Теперь Роберт стал уже совсем зрелым человеком, отцом взрослых детей;
он перенес тяжелый удар - смерть жены, побывал в эмиграции, опять вернулся
на родину, был на войне, пережил и предательство и истязания, стал вполне
самостоятельным, нашел свое место в жизни: "Доктор Роберт Фемель. Контора
по статическим расчетам. После обеда закрыто"; наконец-то они могли
беседовать, как равный с равным.
- Вам еще кружку пива? - спросил хозяин, стирая пивную пену с
никелированной стойки; потом он вынул из витрины с холодильной установкой
две тарелки - биточки с горчицей - и подал их парочке, сидевшей в углу;
парочка, разгоряченная прогулкой на свежем воздухе, пребывала в блаженной
истоме.
- Да, - сказал Роберт, - еще кружку, пожалуйста. - Он раздвинул
занавеску и увидел, что отец свернул направо, миновал ворота кладбища,
перешел через улицу и остановился у палисадника перед домом начальника
станции, чтобы полюбоваться лиловыми, только что распустившимися астрами;
он, видимо, медлил.
- Нет, - сказал Роберт хозяину за стойкой, - мне, пожалуйста, _две_
кружки пива и десяток сигарет "Виргиния".


Там, где сейчас ворковала парочка, сидел тогда американский офицер;
из-за светлых, коротко остриженных волос он казался еще моложе, чем был на
самом деле; его голубые глаза излучали веру, веру в будущее, в котором все
станет ясным; мысленно он разбил будущее на одинаковые квадраты, как
карту, оставалось только выяснить масштаб этой карты - один к одному или
же один к трем миллионам. На столе рядом с тонким карандашом, которым
время от времени постукивал офицер, лежала топографическая карта округа
Кисслинген.
За прошедшие тринадцать лет стол не претерпел никаких изменений; на
правой ножке, в которую теперь пытались упереться пыльные сандалии
молодого человека, все еще виднелись инициалы, вырезанные от скуки кем-то
из учащихся шоферских курсов, - Й.Д., наверное, парня звали Йозеф
Додрингер; даже скатерть была такой же - в красную и белую клетку; эти
стулья пережили две мировые войны, буковое дерево, соответствующим образом
обработанное, превратилось в прочное сиденье; вот уже семьдесят лет, как
на этих стульях покоились зады крестьян, ожидающих поезда; только витрина
с холодильной установкой была недавнего происхождения, в ней лежали
полузасохшие биточки, холодные котлеты и крутые яйца, предназначенные для
проголодавшихся или же скучавших пассажиров.

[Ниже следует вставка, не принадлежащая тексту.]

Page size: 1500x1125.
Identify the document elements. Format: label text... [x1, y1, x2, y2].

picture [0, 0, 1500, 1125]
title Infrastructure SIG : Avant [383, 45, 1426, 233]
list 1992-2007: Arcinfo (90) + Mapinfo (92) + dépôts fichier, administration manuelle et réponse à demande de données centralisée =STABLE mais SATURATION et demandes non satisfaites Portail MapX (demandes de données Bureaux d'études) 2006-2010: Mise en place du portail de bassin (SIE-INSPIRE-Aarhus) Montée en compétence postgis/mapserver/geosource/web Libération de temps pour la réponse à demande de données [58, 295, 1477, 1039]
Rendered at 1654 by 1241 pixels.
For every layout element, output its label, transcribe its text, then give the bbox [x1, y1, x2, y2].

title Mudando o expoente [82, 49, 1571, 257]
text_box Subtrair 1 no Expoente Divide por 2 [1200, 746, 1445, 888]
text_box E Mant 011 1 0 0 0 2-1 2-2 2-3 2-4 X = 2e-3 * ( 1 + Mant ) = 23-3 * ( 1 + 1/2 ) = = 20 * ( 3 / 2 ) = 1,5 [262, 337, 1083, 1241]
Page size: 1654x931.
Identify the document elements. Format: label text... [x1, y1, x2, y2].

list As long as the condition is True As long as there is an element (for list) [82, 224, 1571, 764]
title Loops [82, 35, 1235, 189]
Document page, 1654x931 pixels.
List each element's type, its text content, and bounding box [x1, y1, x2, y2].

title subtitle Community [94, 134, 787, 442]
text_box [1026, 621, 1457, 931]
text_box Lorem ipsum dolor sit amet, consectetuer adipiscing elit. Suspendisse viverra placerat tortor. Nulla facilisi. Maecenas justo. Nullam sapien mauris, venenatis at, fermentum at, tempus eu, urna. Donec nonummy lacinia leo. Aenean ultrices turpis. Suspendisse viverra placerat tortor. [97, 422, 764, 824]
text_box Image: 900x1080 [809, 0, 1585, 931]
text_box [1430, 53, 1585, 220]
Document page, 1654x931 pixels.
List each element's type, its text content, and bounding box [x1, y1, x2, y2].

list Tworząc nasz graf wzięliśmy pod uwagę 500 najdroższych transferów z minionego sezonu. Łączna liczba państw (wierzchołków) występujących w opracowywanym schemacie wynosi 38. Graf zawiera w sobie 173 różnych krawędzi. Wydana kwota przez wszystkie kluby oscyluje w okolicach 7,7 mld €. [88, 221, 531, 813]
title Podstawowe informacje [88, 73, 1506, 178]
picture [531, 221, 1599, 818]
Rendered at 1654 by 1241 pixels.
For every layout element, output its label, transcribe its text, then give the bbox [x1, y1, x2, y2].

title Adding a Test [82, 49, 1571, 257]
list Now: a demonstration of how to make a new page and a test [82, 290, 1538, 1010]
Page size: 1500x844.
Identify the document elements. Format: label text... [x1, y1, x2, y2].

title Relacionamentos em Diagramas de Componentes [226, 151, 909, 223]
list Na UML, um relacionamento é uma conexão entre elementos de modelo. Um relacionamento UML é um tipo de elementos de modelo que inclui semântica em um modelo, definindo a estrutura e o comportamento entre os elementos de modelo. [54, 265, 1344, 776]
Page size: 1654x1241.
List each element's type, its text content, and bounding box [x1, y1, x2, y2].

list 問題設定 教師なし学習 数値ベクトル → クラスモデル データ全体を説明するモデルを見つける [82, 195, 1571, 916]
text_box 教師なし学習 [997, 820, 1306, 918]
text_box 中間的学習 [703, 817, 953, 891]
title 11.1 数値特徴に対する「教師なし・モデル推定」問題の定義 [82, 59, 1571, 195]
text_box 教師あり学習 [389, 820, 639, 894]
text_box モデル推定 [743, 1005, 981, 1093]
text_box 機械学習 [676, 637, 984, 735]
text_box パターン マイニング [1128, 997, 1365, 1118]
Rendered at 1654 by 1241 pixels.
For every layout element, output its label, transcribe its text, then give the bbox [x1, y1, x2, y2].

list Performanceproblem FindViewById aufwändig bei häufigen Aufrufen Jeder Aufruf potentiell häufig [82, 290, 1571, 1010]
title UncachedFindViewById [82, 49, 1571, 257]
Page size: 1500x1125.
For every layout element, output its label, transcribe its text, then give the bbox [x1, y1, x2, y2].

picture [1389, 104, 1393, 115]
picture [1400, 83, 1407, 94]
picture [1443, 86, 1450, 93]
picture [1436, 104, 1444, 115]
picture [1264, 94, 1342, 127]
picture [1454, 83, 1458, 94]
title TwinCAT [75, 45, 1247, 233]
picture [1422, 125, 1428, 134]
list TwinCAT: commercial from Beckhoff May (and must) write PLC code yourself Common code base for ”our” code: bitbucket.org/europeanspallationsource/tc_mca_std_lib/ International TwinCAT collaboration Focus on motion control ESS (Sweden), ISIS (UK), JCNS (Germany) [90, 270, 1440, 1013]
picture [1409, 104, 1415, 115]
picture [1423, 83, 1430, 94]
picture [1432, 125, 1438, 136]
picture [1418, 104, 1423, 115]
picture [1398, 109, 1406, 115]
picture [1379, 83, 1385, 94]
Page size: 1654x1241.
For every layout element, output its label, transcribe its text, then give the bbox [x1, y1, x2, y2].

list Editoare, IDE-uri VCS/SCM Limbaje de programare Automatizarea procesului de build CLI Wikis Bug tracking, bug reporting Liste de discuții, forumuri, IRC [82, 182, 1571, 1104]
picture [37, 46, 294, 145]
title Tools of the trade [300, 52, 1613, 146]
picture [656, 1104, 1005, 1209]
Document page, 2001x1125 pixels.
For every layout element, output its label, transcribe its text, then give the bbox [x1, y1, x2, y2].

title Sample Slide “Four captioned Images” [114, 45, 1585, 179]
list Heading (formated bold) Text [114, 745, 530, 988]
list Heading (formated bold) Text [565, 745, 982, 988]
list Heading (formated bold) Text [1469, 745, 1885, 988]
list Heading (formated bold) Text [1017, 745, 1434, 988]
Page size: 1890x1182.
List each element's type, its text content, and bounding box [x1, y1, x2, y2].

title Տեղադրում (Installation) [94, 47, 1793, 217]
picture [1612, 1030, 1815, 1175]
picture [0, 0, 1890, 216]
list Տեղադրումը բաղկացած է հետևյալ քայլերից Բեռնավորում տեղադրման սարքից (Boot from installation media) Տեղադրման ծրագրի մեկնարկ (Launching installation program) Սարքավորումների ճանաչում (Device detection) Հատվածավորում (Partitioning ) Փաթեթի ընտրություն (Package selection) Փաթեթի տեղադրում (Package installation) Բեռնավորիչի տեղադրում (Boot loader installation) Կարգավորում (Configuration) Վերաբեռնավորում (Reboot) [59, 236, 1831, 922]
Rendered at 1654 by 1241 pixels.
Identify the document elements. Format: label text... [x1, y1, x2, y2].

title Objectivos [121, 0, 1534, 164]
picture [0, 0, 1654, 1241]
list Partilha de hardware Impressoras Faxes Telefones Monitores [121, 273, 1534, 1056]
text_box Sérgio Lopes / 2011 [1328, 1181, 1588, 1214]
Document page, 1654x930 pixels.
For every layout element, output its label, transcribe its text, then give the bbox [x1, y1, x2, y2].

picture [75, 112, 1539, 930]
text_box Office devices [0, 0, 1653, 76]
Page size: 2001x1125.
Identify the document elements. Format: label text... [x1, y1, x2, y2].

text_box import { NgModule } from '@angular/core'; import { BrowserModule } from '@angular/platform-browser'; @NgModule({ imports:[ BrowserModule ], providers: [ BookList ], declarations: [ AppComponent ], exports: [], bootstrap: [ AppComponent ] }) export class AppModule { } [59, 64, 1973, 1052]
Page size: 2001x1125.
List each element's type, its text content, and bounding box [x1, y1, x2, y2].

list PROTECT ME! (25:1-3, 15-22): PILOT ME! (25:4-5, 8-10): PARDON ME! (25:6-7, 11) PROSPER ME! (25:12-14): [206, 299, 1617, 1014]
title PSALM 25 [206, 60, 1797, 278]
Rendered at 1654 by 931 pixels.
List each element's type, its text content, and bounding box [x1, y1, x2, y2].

- Пожалуйста, сударь, две кружки пива и десяток сигарет.
- Большое спасибо.
На стене висели те же картины, что и прежде; на одной было изображено
аббатство Святого Антония, вид сверху, сфотографированное еще с помощью
старой доброй фотопластинки и черного покрывала; очевидно, аббатство
снимали с Козакенхюгеля: на фотографии были видны крытая галерея,
трапезная, огромная церковь, хозяйственные постройки; рядом с аббатством
висела выцветшая олеография с изображением любовной парочки, отдыхающей в
поле на меже: колосья, васильки, изжелта-коричневая глинистая дорога,
пересохшая от зноя; шаловливая деревенская красотка щекочет соломинкой за
ухом своего ухажера, голова которого покоится у нее на коленях.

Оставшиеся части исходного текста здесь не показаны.